** Record excerpts follows **

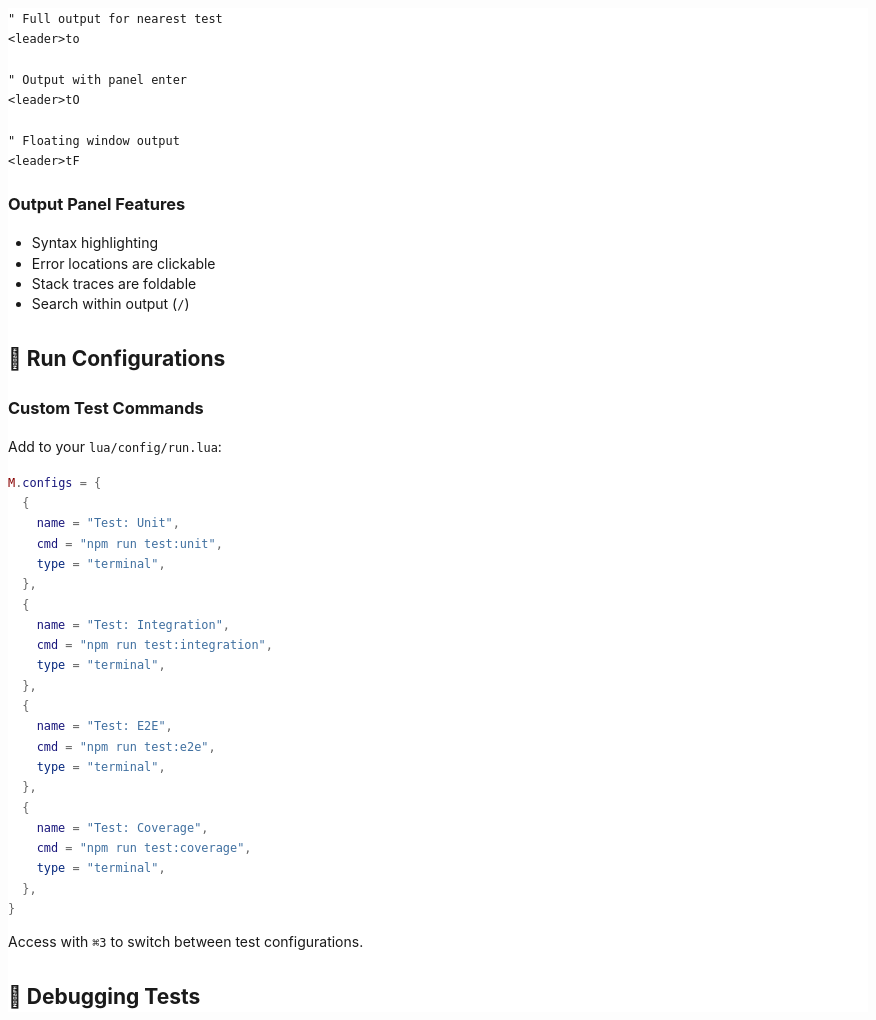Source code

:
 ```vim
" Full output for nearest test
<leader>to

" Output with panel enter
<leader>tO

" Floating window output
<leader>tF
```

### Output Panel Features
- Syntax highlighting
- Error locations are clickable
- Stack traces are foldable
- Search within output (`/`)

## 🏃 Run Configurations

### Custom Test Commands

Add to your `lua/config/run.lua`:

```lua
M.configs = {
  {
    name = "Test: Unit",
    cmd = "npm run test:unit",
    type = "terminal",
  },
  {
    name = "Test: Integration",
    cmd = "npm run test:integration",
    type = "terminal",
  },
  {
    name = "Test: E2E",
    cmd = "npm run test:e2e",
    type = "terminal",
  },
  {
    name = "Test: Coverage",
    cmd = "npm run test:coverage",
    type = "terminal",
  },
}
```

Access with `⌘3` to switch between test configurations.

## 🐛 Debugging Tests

** End of Record excerpts **

→ **Exercise goal**: Find the line with "- Stack traces are foldable". Transcribe it and every line after it exactly, through the end of the records above, and nothing else.

→ **Your response**:
- Stack traces are foldable
- Search within output (`/`)

## 🏃 Run Configurations

### Custom Test Commands

Add to your `lua/config/run.lua`:

```lua
M.configs = {
  {
    name = "Test: Unit",
    cmd = "npm run test:unit",
    type = "terminal",
  },
  {
    name = "Test: Integration",
    cmd = "npm run test:integration",
    type = "terminal",
  },
  {
    name = "Test: E2E",
    cmd = "npm run test:e2e",
    type = "terminal",
  },
  {
    name = "Test: Coverage",
    cmd = "npm run test:coverage",
    type = "terminal",
  },
}
```

Access with `⌘3` to switch between test configurations.

## 🐛 Debugging Tests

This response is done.